ガスや塵を非常に多く含み、HII領域が数多く存在する等、星形成が活発に行われている場合が多い。

《不規則銀河の種類》

I型何らかの構造を持っているが、ハッブル系列上に分類できる程にはその構造がはっきりしないもの。
II型ハッブル系列に分類できるような構造を全く何も持たないもの。

矮小銀河 矮小銀河
Dwarf galaxy
画像:画架(がか)座不規則矮小銀河(NGC1705)
温度中位 光度低い
主要構成物質H2、He、Si、C、Fe等 年齢中位
数十億個以下の恒星からなる小さな銀河。
我々の天の川銀河には2000億〜4000億個の星が含まれているが、矮小銀河の規模はこの約1/100程度である。
天の川銀河の伴銀河の一つである大マゼラン銀河には300億個以上の星があるが、矮小銀河に分類される場合もある。
天の川銀河が属する局部銀河群にはたくさんの矮小銀河が存在する。
これらの小さな銀河は、より大きな銀河の周りを周回していることが多い。
天の川銀河の周囲には12個の矮小銀河が周回していることが知られている。
矮小銀河は銀河進化の初期段階を示す天体で、渦巻銀河や楕円銀河等の銀河は、 矮小銀河が合体や降着を繰返して形成されると考えられている。

活動銀河 活動銀河
Active galaxy
画像:乙女座銀河団の活動銀河(M87)
温度高い 光度高い
主要構成物質H2、He、Si、C、Fe等
主要放射線電波〜γ線 年齢若い
星、星間塵、星間ガスといった通常の銀河の構成要素とは別の部分からエネルギーの大半が放出されている特殊な銀河。
バルジから大量のエネルギーが放出されている。

《活動銀河の種類》

電波銀河電波を放出する様々な銀河の総称。
セイファート銀河中心が恒星状に輝く核を有し、すさまじいジェットを噴出する。 中心に存在する巨大ブラックホールが放出するジェットと考えられているが確証はない。

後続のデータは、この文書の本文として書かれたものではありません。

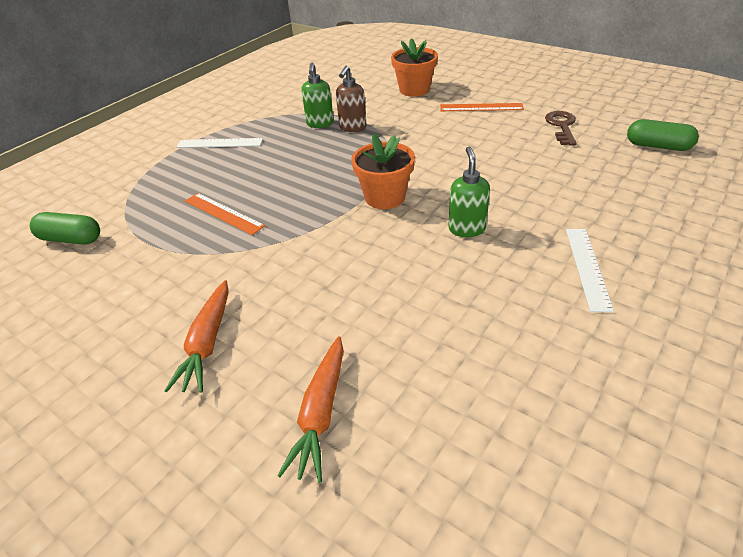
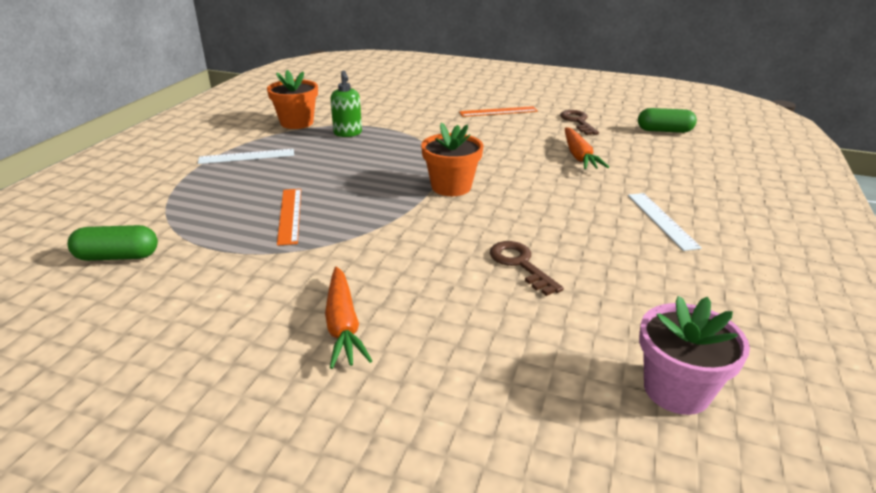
camera: 20 degrees left, 10 degrees down
orange ruler [185,193,265,235] -> orange ruler turned 60 degrees clockwise [277,189,301,246]
orange carrot [277,336,344,483] -> orange carrot moved to [565,127,609,169]
brown soap dispenser [336,65,367,132] -> none
orange flower pot [391,38,438,97] -> orange flower pot moved to [267,70,318,129]
green soap dispenser [448,147,490,237] -> none
none -> brown key [490,241,564,296]
none -> pink flower pot [639,296,750,415]

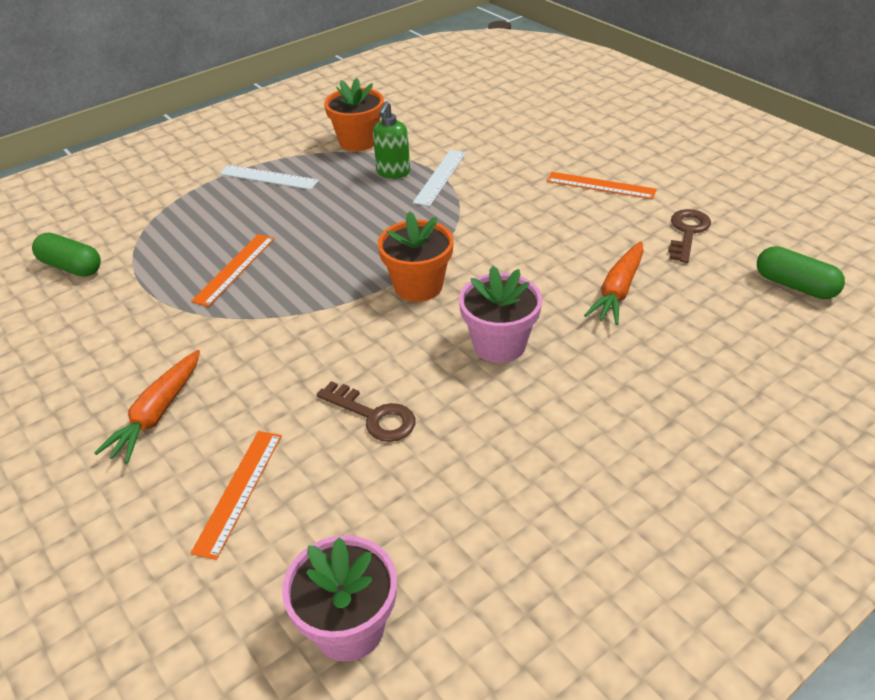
camera: 35 degrees right, 10 degrees up
brown key [490,241,564,296] -> brown key turned 120 degrees clockwise [317,381,416,442]
white ruler [628,193,702,251] -> white ruler moved to [413,150,466,206]
none -> orange ruler [190,431,282,560]
none -> pink flower pot [459,266,542,363]

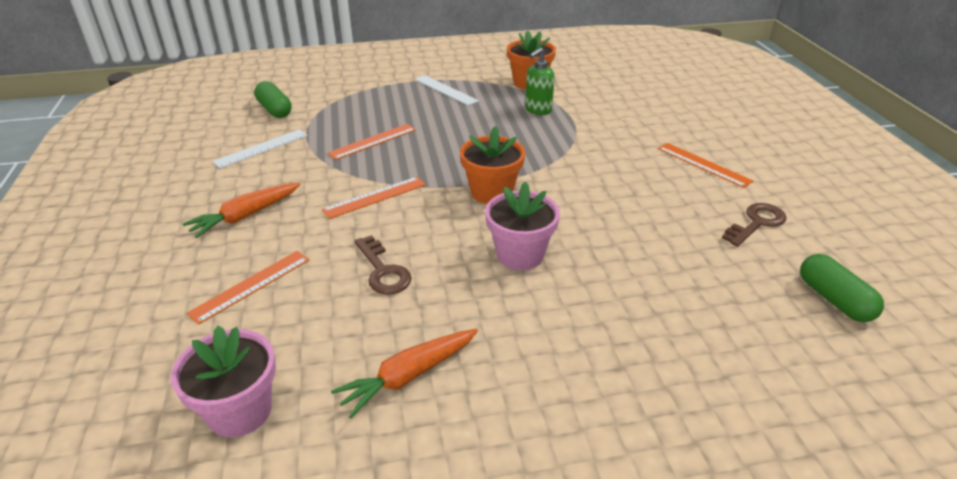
camera: 25 degrees right, 5 degrees down
white ruler [413,150,466,206] -> white ruler moved to [212,129,308,168]
orange carrot [584,241,644,325] -> orange carrot moved to [331,329,478,418]
none -> orange ruler [322,177,426,219]

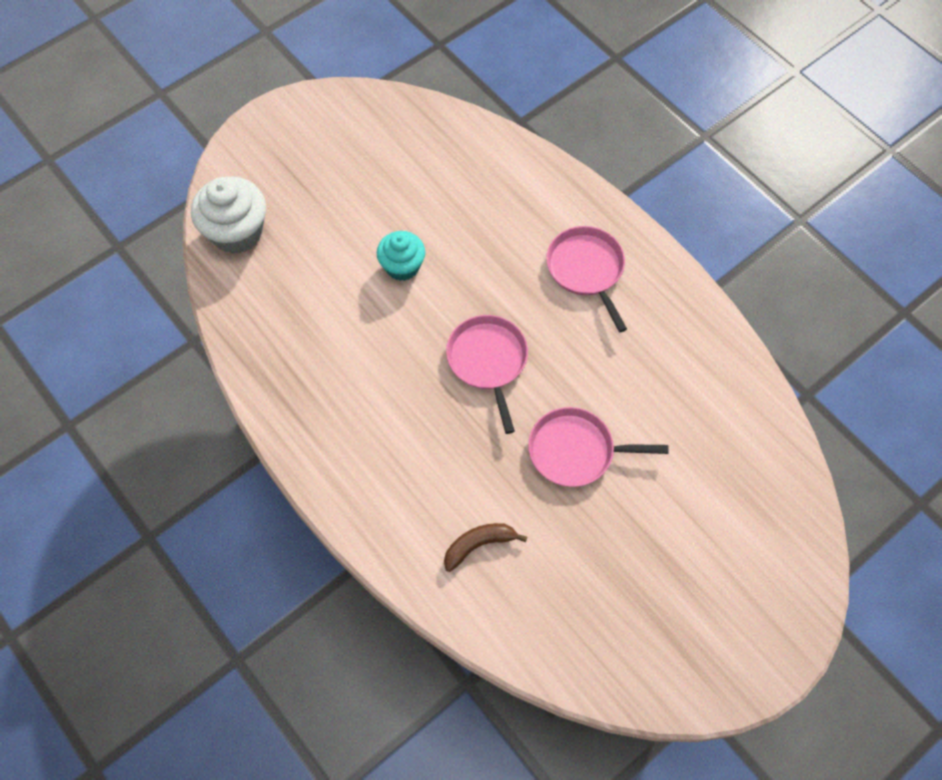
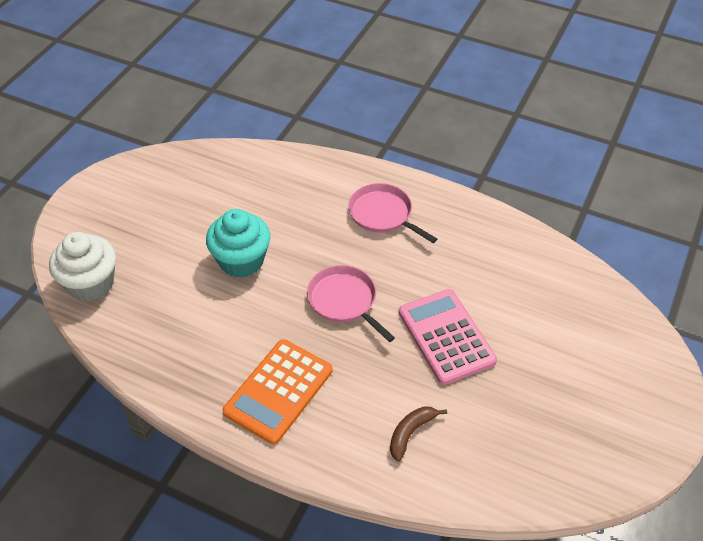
camera: 25 degrees left, 15 degrees down
turquoise cupcake [377,231,425,281] -> turquoise cupcake [206,209,270,278], size x1.54
pink pan [528,407,669,487] -> pink calculator [399,289,497,385]
none -> orange calculator [222,339,333,445]

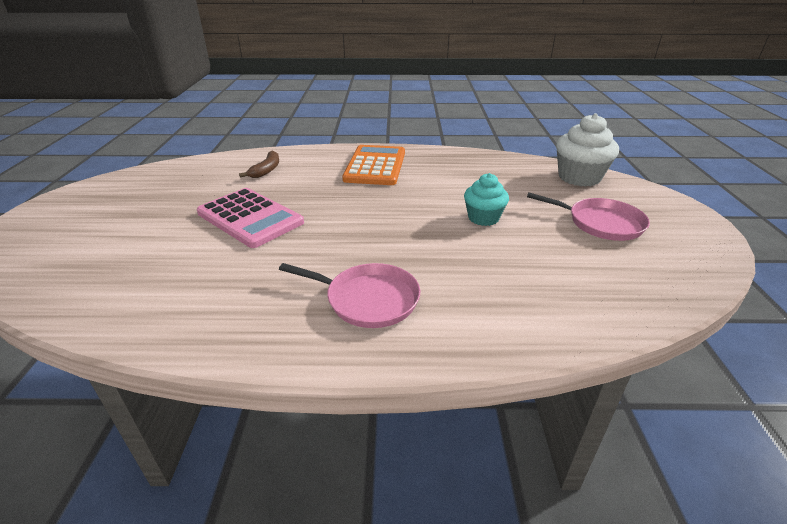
camera: 155 degrees right, 15 degrees down
turquoise cupcake [206,209,270,278] -> turquoise cupcake [464,173,509,226], size x0.65
pink pan [307,265,395,342] -> pink pan moved to [527,192,650,241]

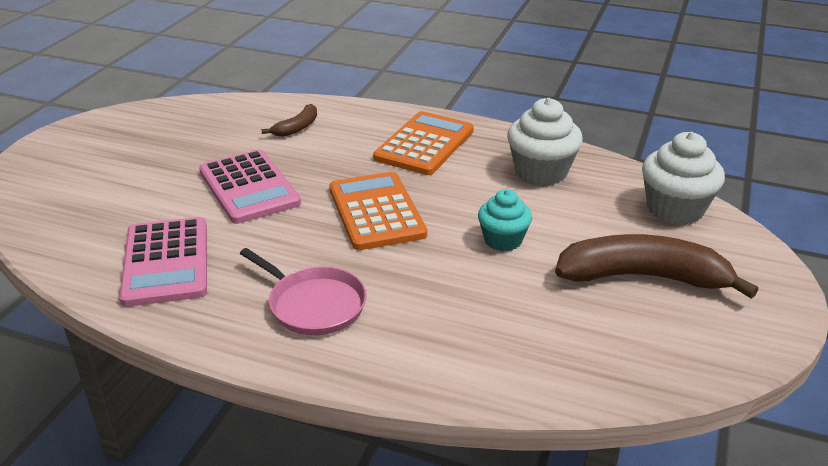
camera: 20 degrees right, 0 degrees up
pink pan [527,192,650,241] -> brown banana [555,234,758,299]
none -> pink calculator [119,217,207,307]
none -> orange calculator [329,172,427,250]
none -> white cupcake [507,98,583,186]

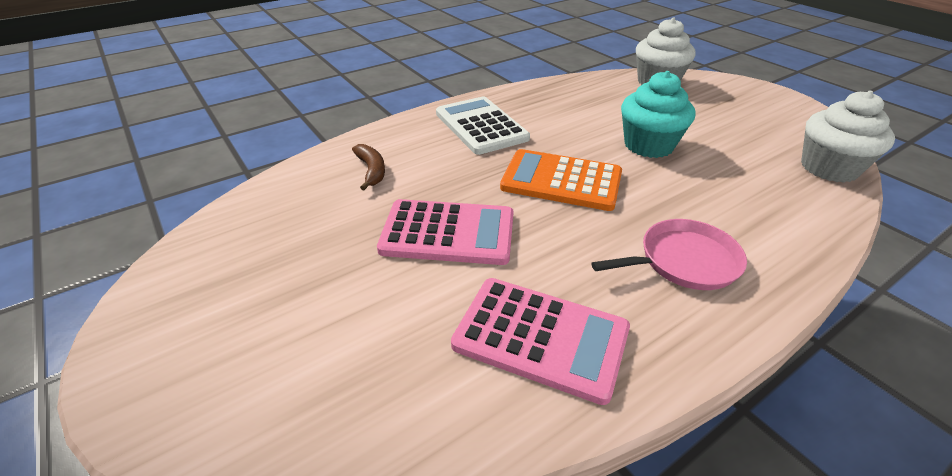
camera: 55 degrees left, 5 degrees up
orange calculator [373,111,474,175] -> white calculator [436,96,530,155]
turquoise cupcake [478,189,532,251] -> turquoise cupcake [621,71,695,158], size x1.54
white cupcake [507,98,583,186] -> white cupcake moved to [801,90,895,183]
brown banana [555,234,758,299] -> none

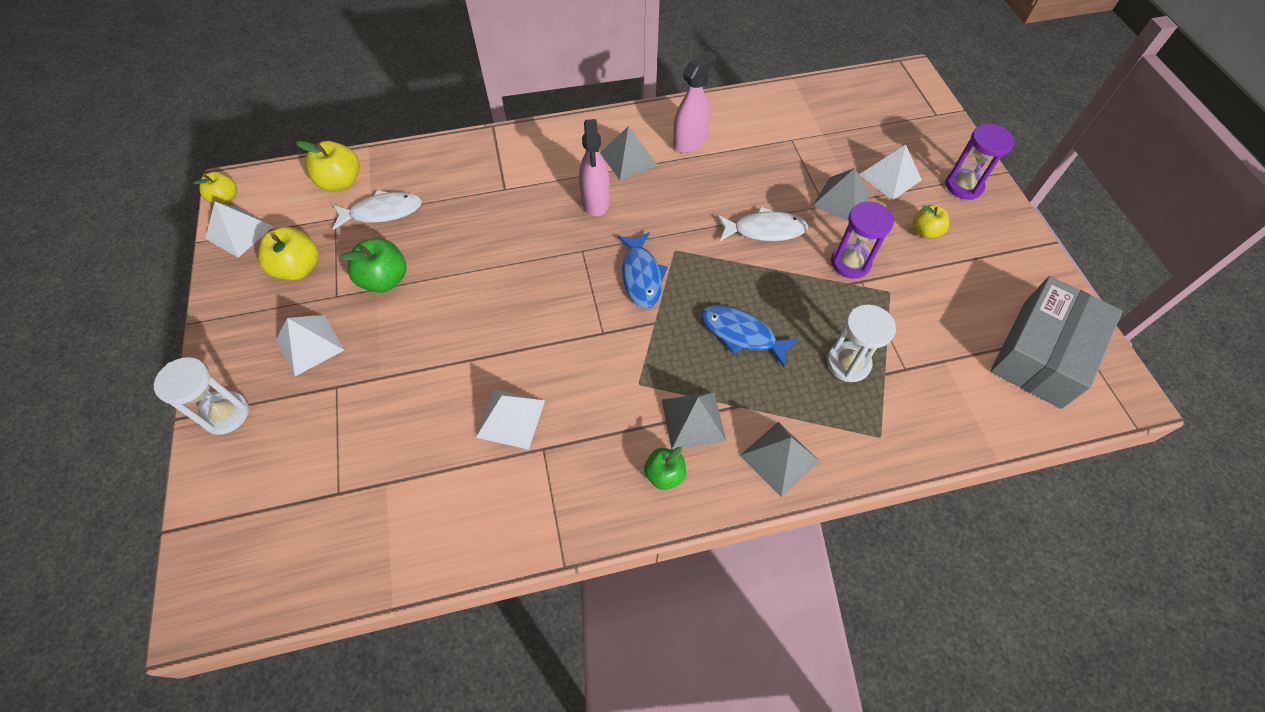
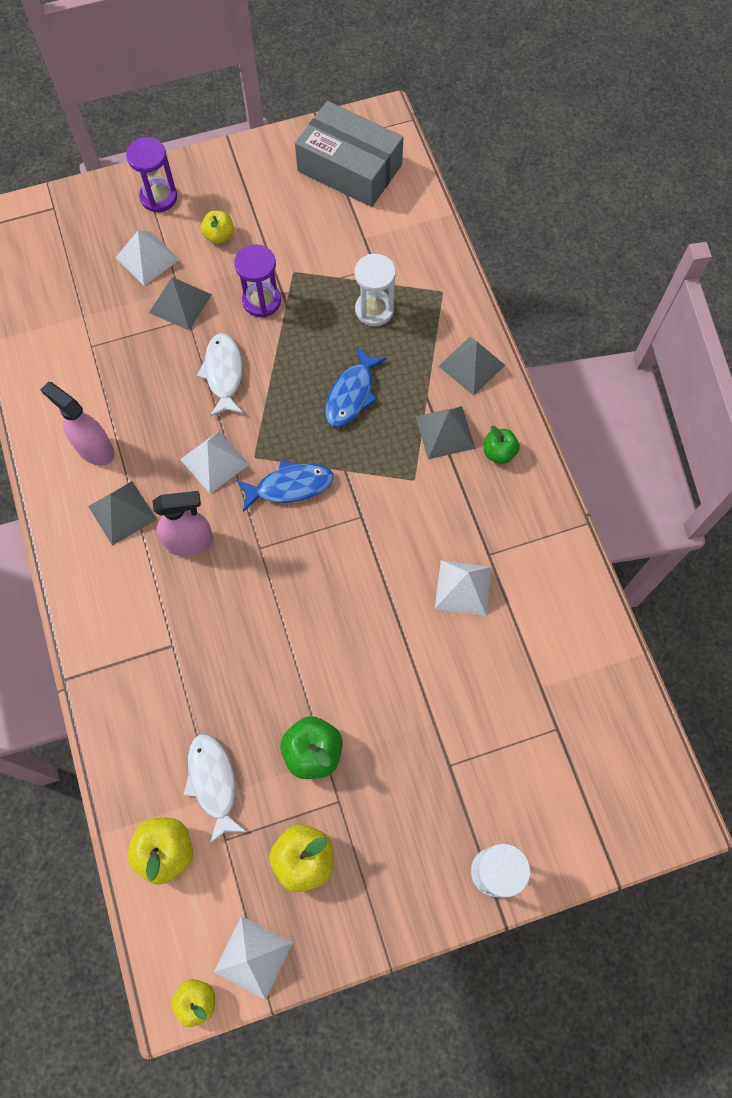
camera: 95 degrees left, 10 degrees up
white pyramid [276,315,344,376] -> white pyramid moved to [180,431,249,494]

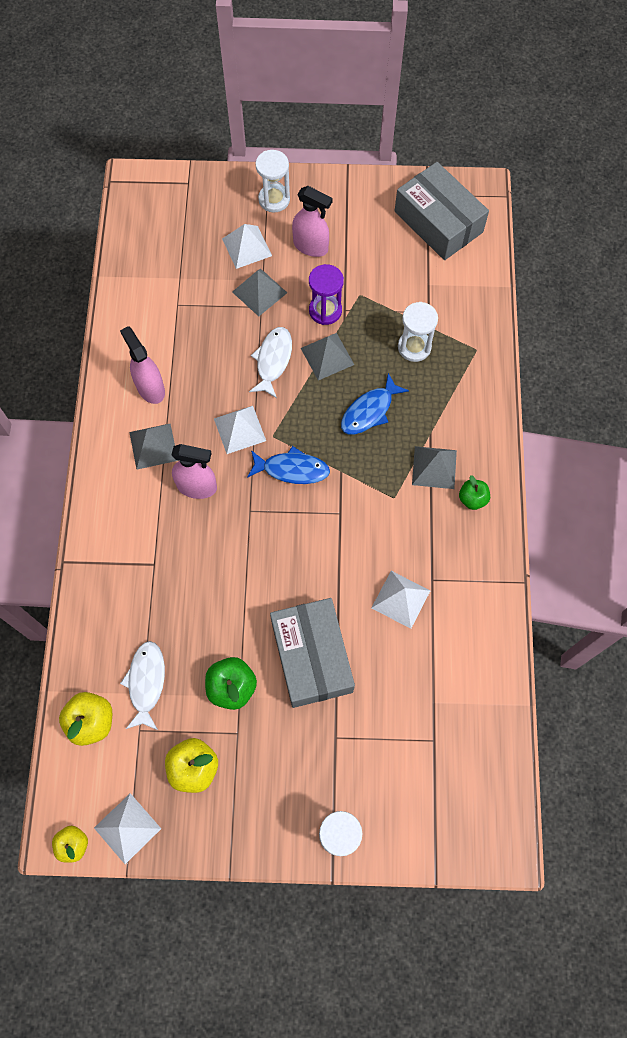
camera: 20 degrees right, 0 degrees up
purple hourglass [126,137,177,212] -> white hourglass [255,150,290,212]
yellow apple [201,211,234,244] -> pink spray bottle [292,186,333,257]
grey pyramid [439,337,505,396] -> grey pyramid moved to [301,333,354,380]
none -> grey box [270,598,355,708]

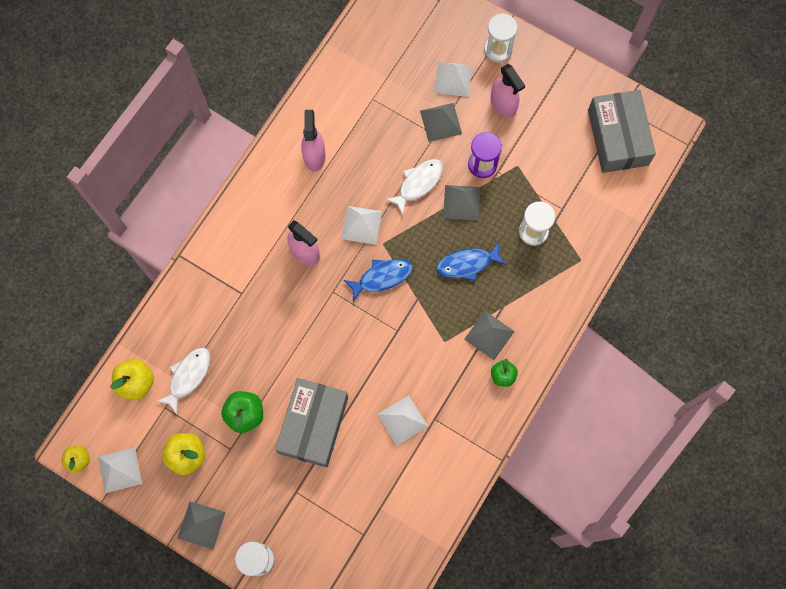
camera: 30 degrees right, 5 degrees up
grey pyramid [129,424,178,470] -> grey pyramid moved to [177,501,226,549]
blue fish [247,446,330,484] -> blue fish turned 60 degrees counterclockwise [344,259,413,302]

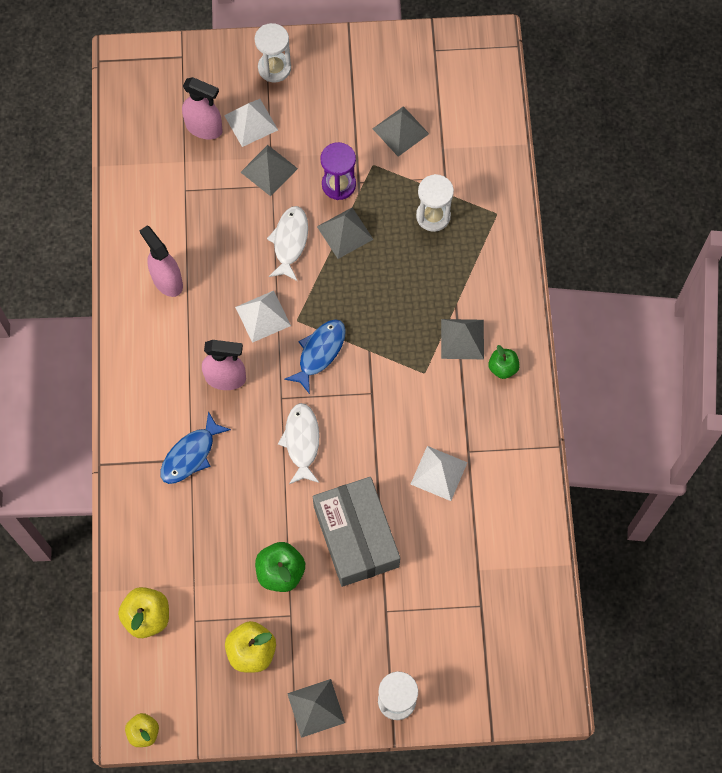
camera: 35 degrees left, 5 degrees down
white pyramid [98,447,142,493] -> none
white fish [156,348,211,414] -> white fish moved to [278,403,320,484]
blue fish [437,243,506,281] -> blue fish moved to [160,411,231,484]
pink spray bottle [491,64,525,118] -> pink spray bottle moved to [182,77,223,139]
grey box [588,90,656,173] -> none
none -> grey pyramid [373,106,429,157]

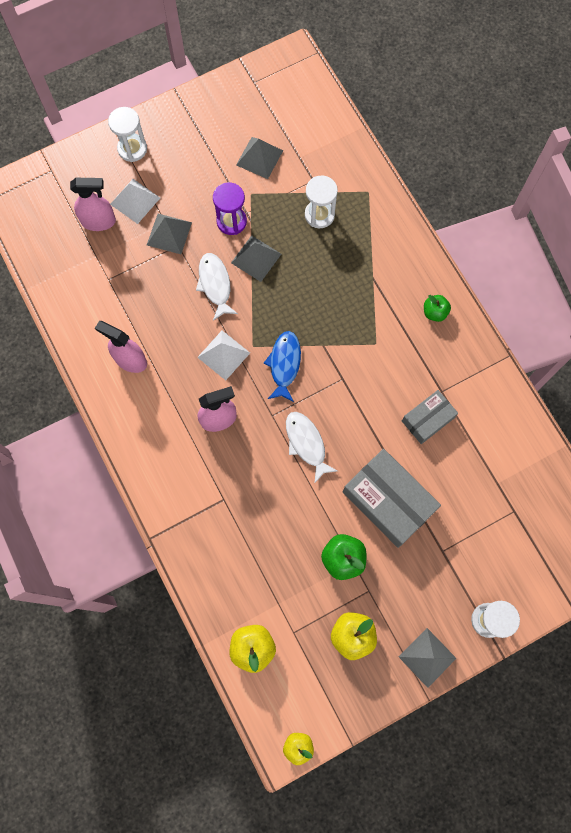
camera: 25 degrees left, 5 degrees up
blue fish [160,411,231,484] -> none
white pyramid [411,446,468,501] -> grey box [402,390,458,444]
grey pyramid [441,319,484,359] -> none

この銀河の多くは電磁波を放出することが多い。
クエーサー恒星の様な点光源に見えるが、非常に大きな赤方偏移(赤外線の放射に偏ること)を持っている天体。準恒星状天体。
スターバースト銀河太陽の10倍以上の質量を持つ恒星を短期間(約1000万年程度)で作っている銀河。爆発的星生成銀河とも呼ばれる。